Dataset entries

● ● ● ● ●

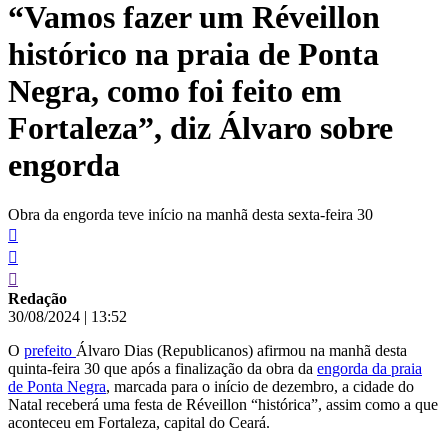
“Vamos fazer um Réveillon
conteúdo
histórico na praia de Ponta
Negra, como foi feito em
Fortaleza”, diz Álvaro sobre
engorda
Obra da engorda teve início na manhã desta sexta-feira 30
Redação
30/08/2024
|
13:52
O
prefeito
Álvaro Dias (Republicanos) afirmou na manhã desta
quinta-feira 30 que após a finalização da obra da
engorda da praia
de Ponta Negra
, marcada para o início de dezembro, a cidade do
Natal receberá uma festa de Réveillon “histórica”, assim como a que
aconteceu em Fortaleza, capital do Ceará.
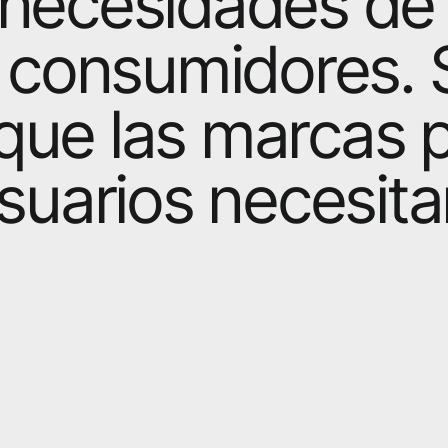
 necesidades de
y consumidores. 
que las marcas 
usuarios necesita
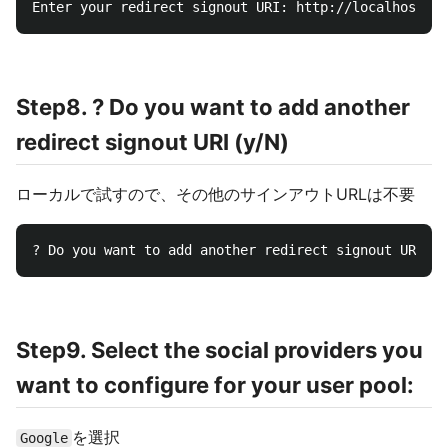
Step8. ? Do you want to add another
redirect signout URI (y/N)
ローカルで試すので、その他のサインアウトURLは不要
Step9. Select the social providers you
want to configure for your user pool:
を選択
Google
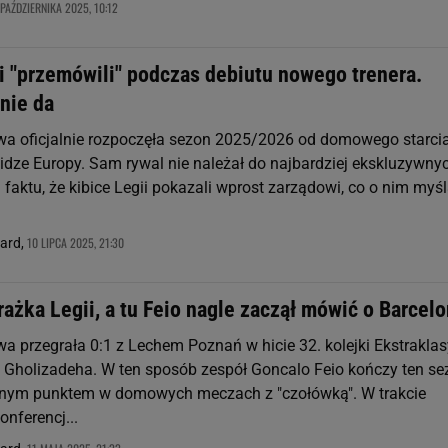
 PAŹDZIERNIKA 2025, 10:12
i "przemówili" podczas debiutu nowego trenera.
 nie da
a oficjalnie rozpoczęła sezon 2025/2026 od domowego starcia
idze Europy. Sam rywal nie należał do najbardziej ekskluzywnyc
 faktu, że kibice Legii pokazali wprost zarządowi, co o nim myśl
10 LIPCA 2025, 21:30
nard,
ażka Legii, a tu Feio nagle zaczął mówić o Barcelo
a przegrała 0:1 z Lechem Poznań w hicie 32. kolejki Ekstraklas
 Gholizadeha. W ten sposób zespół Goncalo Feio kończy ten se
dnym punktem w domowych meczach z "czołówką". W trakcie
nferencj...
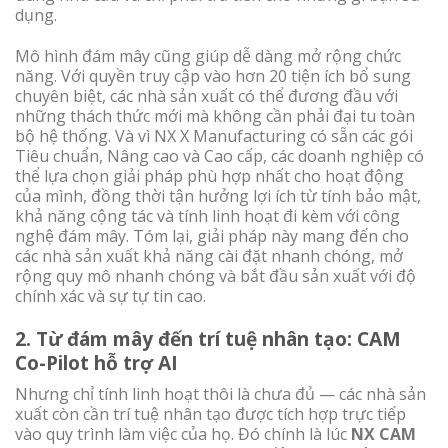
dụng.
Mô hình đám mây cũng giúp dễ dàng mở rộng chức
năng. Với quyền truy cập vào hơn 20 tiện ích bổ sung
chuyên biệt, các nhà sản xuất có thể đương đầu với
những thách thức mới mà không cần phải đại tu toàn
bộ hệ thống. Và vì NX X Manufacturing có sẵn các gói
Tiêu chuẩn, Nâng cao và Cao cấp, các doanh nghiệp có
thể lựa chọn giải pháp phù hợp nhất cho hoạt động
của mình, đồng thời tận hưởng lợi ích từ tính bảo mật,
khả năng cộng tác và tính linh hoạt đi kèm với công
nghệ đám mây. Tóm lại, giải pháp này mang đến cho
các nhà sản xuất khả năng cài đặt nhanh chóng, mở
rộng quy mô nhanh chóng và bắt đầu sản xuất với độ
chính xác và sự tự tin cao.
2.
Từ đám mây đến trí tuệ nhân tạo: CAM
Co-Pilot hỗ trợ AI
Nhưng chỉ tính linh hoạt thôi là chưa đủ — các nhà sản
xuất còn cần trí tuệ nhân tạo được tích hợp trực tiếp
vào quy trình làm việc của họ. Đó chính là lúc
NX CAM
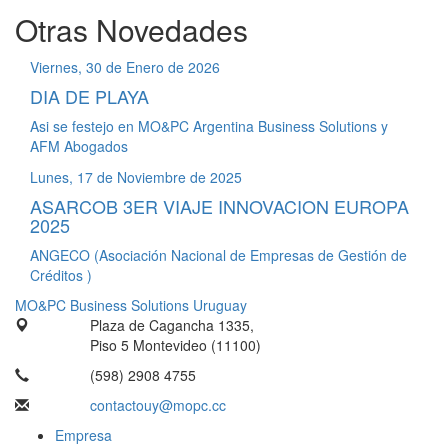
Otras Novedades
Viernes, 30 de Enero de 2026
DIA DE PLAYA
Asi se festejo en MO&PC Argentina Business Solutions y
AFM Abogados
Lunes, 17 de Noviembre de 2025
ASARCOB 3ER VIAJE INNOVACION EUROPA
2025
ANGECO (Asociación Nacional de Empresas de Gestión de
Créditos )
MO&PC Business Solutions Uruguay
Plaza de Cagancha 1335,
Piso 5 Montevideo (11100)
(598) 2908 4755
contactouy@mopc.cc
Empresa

● ● ● ● ●

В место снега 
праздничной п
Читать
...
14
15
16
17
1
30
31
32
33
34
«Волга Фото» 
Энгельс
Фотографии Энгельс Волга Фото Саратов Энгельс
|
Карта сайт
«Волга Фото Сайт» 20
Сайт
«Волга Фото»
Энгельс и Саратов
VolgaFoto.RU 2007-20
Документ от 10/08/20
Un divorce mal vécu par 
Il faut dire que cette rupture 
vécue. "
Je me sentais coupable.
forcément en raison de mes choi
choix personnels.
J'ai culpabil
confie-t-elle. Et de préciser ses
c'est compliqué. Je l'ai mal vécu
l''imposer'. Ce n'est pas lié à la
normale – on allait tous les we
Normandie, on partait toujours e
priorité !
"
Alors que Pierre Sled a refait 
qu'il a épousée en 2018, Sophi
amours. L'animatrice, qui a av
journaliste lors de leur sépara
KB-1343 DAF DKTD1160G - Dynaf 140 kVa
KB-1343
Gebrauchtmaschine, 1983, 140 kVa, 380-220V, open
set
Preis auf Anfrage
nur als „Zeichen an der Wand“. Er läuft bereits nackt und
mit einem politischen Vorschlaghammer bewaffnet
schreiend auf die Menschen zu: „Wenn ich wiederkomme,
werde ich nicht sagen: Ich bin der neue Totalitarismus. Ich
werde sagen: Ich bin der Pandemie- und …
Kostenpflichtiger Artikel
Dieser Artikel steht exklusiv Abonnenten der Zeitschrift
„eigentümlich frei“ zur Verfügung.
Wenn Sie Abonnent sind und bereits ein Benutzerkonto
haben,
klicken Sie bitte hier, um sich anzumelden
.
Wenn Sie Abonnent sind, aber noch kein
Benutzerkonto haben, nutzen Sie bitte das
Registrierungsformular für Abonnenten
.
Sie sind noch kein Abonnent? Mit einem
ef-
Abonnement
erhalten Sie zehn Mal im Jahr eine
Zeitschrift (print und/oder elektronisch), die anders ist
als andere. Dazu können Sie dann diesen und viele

● ● ● ● ●

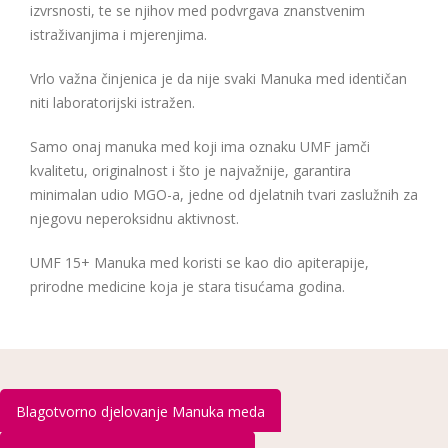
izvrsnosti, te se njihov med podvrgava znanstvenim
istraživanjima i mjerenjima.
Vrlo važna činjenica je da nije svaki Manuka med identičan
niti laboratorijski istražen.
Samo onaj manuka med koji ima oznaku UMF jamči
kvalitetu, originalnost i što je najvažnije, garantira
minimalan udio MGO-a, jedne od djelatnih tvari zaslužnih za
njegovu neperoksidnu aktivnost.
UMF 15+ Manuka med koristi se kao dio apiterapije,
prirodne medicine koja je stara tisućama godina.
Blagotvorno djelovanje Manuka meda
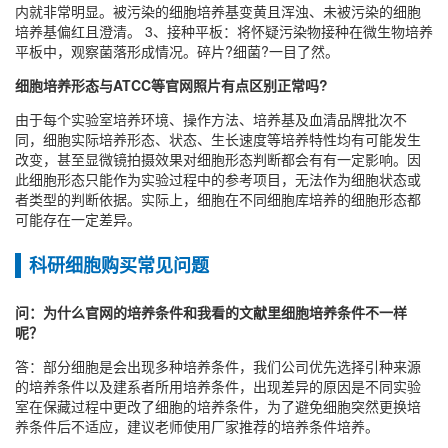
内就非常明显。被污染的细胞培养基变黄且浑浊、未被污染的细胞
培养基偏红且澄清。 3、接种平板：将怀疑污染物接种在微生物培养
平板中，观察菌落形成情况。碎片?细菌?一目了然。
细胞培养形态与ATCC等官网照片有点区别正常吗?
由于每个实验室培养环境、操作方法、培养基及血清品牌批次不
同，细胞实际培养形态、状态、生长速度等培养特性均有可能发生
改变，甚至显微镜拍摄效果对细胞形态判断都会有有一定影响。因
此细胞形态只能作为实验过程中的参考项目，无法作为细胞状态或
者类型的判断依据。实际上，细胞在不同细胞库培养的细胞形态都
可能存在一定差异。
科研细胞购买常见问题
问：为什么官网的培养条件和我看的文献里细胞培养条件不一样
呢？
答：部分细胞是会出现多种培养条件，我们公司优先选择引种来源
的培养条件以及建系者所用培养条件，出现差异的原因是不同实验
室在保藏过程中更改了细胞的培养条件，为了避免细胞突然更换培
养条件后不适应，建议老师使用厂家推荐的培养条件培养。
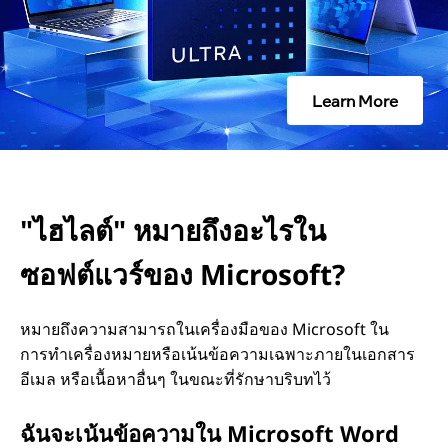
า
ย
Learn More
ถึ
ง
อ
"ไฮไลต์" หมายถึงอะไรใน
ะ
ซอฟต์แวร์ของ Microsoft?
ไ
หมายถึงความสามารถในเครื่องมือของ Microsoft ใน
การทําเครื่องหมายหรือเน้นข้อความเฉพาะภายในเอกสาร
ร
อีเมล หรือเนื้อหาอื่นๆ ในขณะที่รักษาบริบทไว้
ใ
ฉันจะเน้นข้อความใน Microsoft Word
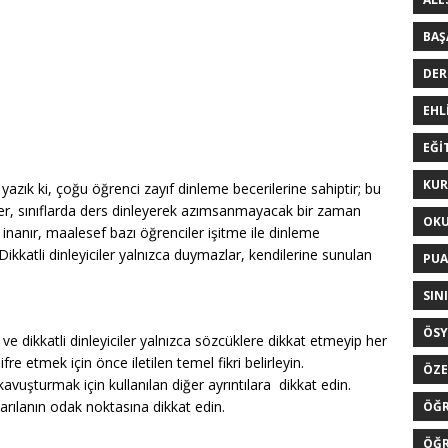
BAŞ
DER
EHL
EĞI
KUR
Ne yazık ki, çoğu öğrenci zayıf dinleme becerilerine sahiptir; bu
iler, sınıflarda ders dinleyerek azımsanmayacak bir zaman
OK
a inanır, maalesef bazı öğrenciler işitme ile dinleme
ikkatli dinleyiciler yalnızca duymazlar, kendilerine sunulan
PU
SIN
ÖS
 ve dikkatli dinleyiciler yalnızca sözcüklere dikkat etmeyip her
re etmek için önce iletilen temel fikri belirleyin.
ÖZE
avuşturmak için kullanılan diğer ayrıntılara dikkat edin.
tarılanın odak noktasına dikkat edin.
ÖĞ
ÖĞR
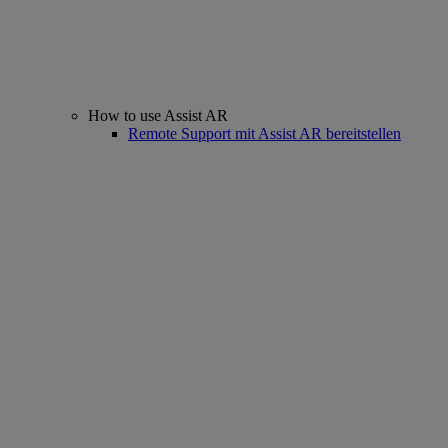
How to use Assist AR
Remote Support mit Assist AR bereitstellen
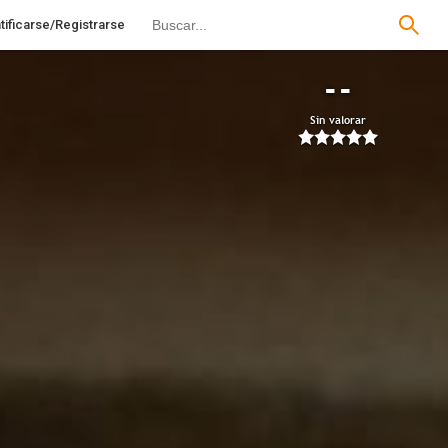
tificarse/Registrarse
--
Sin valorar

● ● ● ● ●

Give again, exactly as written above, each line from the one that has "How to use Assist AR" to the one that has "Sin valorar", both included; omit the pictures.

How to use Assist AR
Remote Support mit Assist AR bereitstellen
tificarse/Registrarse
--
Sin valorar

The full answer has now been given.